Phantasus

… oder Sieben Billionen Jahre vor meiner Geburt

Der Beginn der literarischen Moderne um 1900 begann ganz unscheinbar. In einem kaum bekannten Verlag veröffentlichte ein Berliner Dichter namens Arno Holz ein Büchlein mit dem Titel “Phantasus”. Zweimal fünfzig Gedichte, auf Mittelachse gesetzt in schwingender Jugendstilschrift. Das war noch nicht allzu modern, aber es war ein Keim. Dieser Phantasus begann ihm schnell zu wuchern. Bis 1916 wuchs er zu einem gewaltigen Buchepos heran, das in der Größe eines DIN-A-3-Blattes und zwei Finger dick daherkam.
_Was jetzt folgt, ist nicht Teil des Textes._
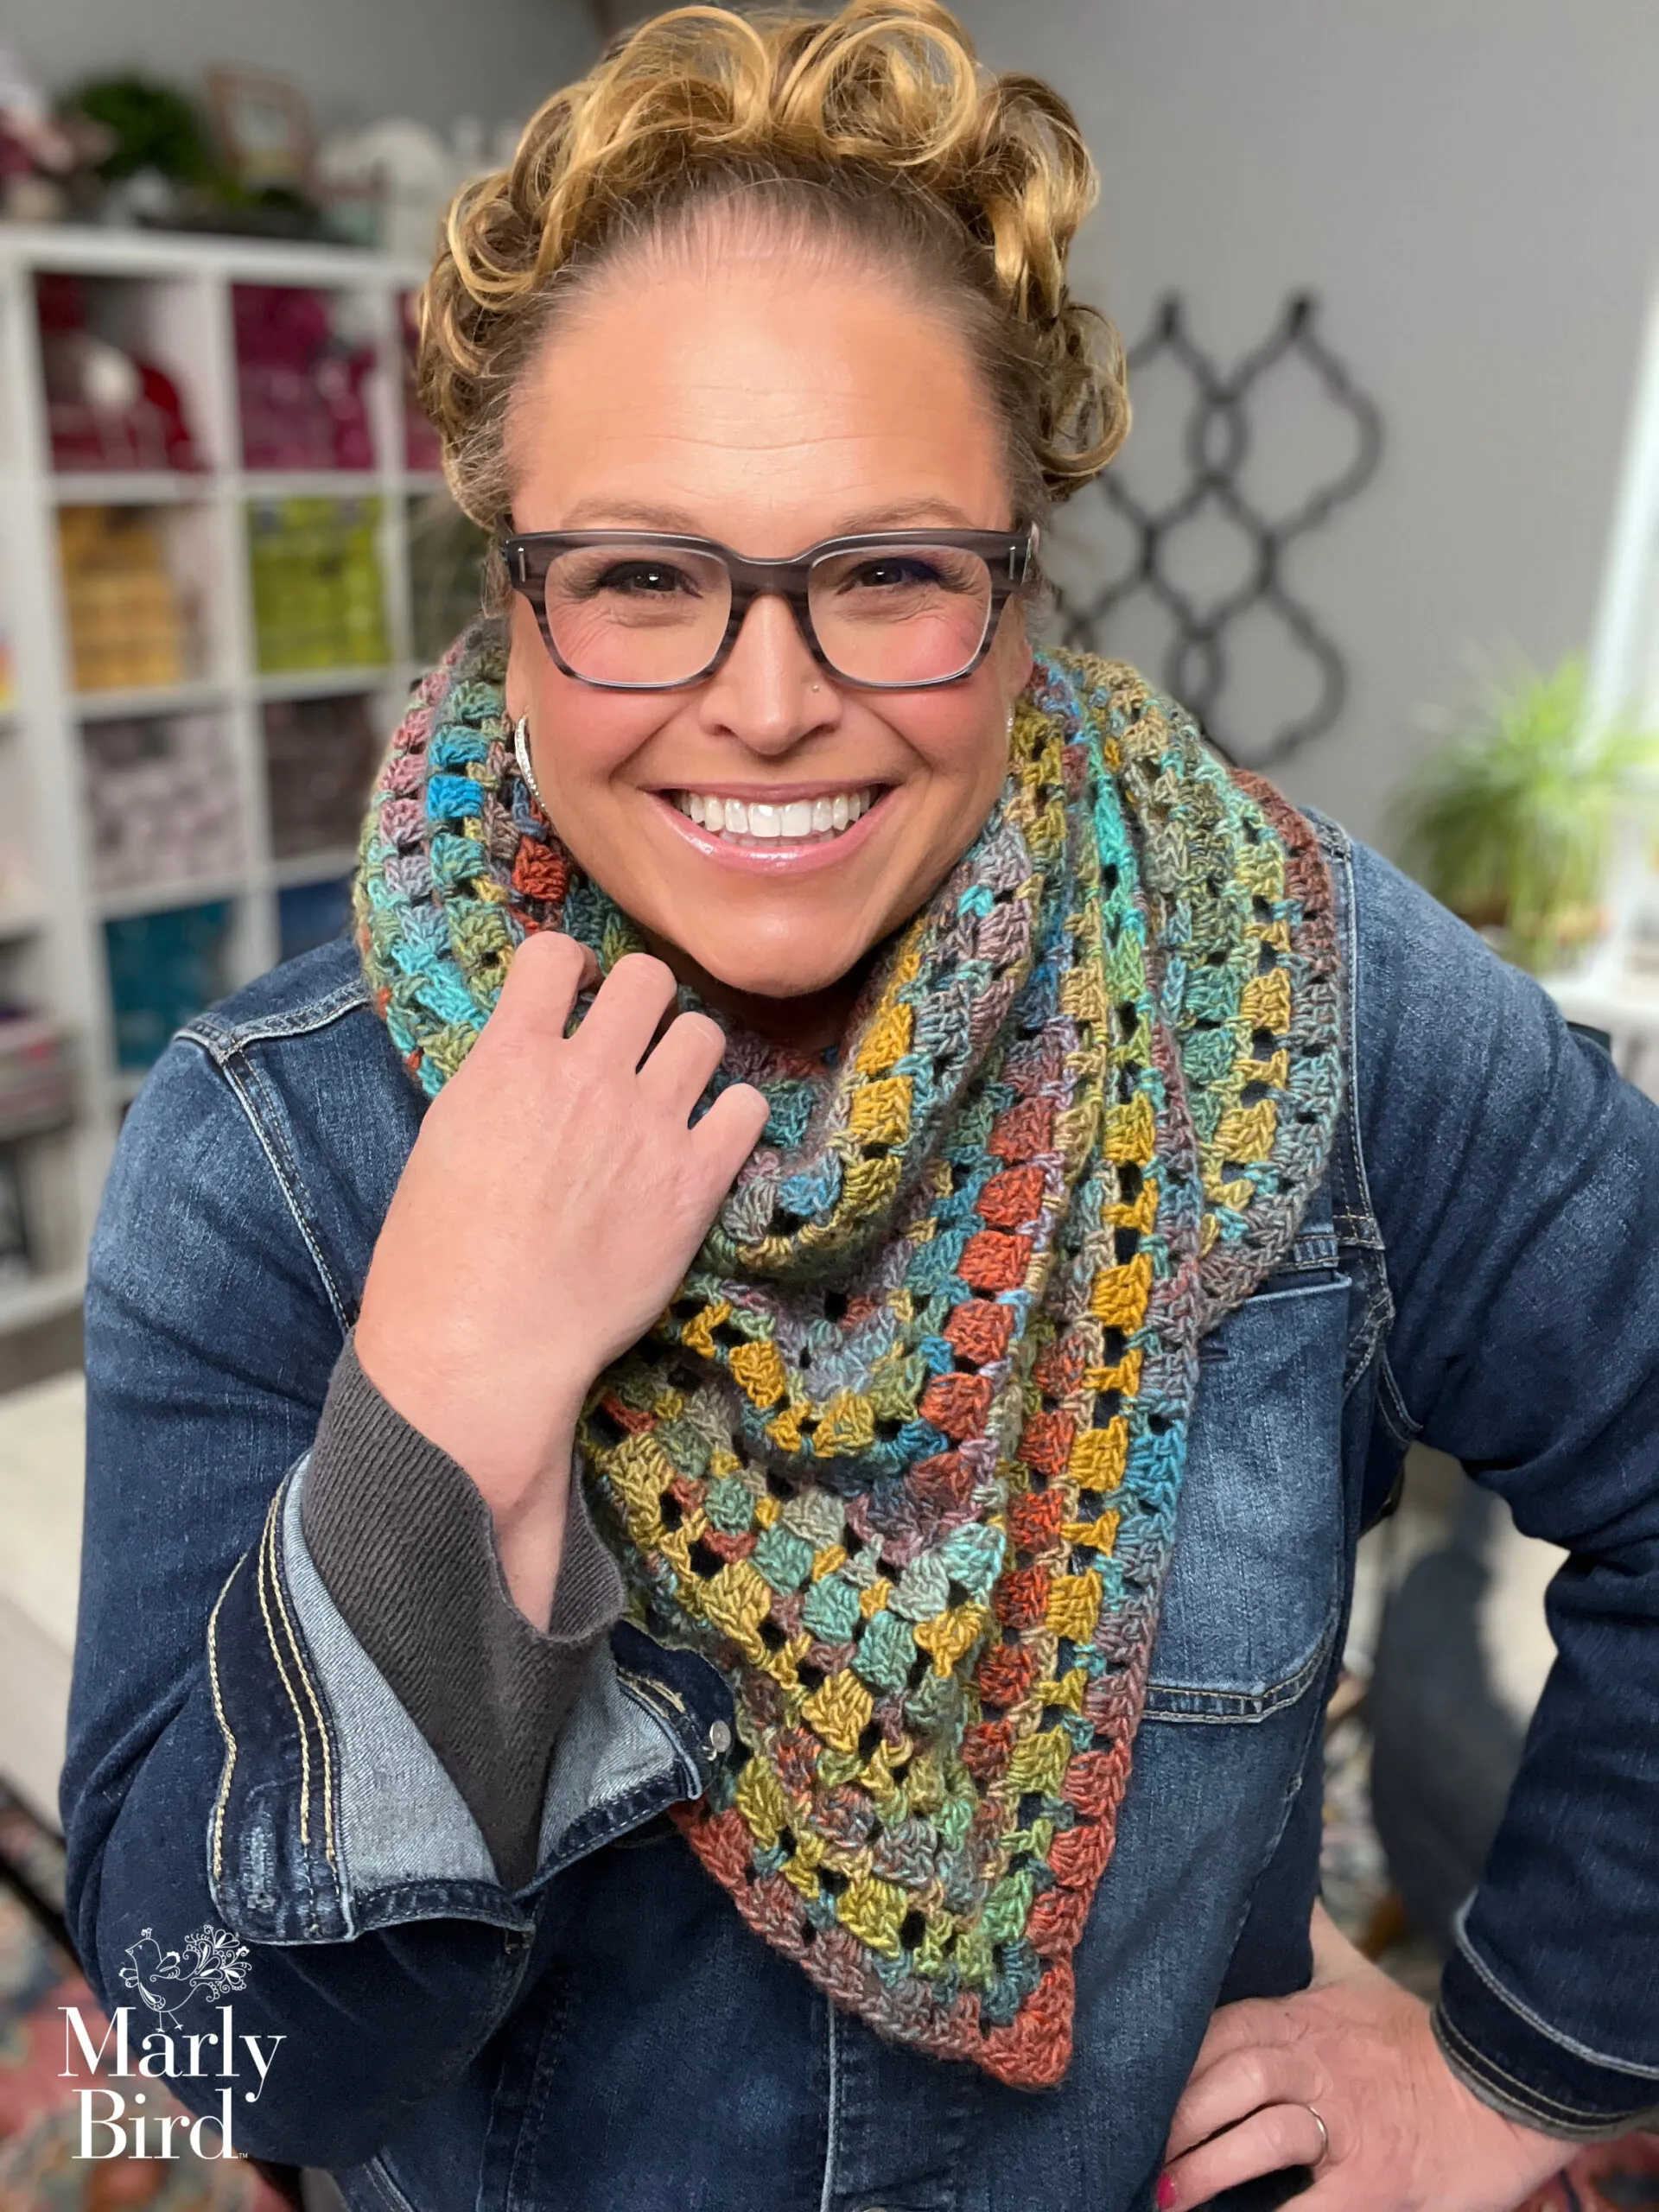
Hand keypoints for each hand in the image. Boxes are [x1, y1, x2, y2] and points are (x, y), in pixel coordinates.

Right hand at [355, 934, 769, 1624]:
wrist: (483, 1345)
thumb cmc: (439, 1261)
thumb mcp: (444, 1142)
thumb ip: (497, 1083)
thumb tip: (527, 1060)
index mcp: (511, 1059)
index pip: (554, 954)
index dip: (569, 968)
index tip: (573, 993)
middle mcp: (587, 1075)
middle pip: (647, 978)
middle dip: (642, 1001)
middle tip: (634, 1041)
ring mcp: (648, 1125)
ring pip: (705, 1033)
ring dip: (689, 1055)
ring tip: (673, 1092)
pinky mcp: (695, 1182)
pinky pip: (747, 1109)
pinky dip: (733, 1118)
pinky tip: (709, 1141)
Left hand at [1158, 1902, 1568, 2209]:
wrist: (1510, 2089)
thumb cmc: (1420, 2039)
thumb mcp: (1356, 1976)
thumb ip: (1311, 1937)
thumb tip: (1286, 1882)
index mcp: (1302, 2020)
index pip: (1217, 2033)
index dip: (1172, 2064)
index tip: (1135, 2089)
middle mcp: (1316, 2065)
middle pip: (1228, 2080)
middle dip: (1179, 2118)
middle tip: (1143, 2152)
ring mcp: (1345, 2124)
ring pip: (1259, 2136)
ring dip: (1206, 2168)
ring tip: (1167, 2197)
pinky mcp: (1373, 2182)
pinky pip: (1309, 2209)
Weiter ging es. In den nächsten Jahren wurden es drei stattliche Bände mit über eintausend Seiten.

In diesem gewaltigen Wortwerk verbergen sich aber selten gehörte Kostbarkeiten. Der Kunstsprecher Bernd Seydel mit seiner Mundwerkstadt hat daraus ein abendfüllendes Programm gezaubert. Da Seydel keinerlei Berührungsängste mit akrobatischen Zungenschlägen und irrwitzigen Wortketten hat, erschrecken ihn auch nicht die ekstatischen Sätze eines Arno Holz. Mit geradezu unbekümmerter Leichtigkeit baut er die Visionen des Phantasus vor den staunenden Zuhörern auf. Am Ende des Abends ist ein blitzender und flirrender Bilderbogen vorbeigezogen, allein hervorgebracht durch die Kraft der Worte.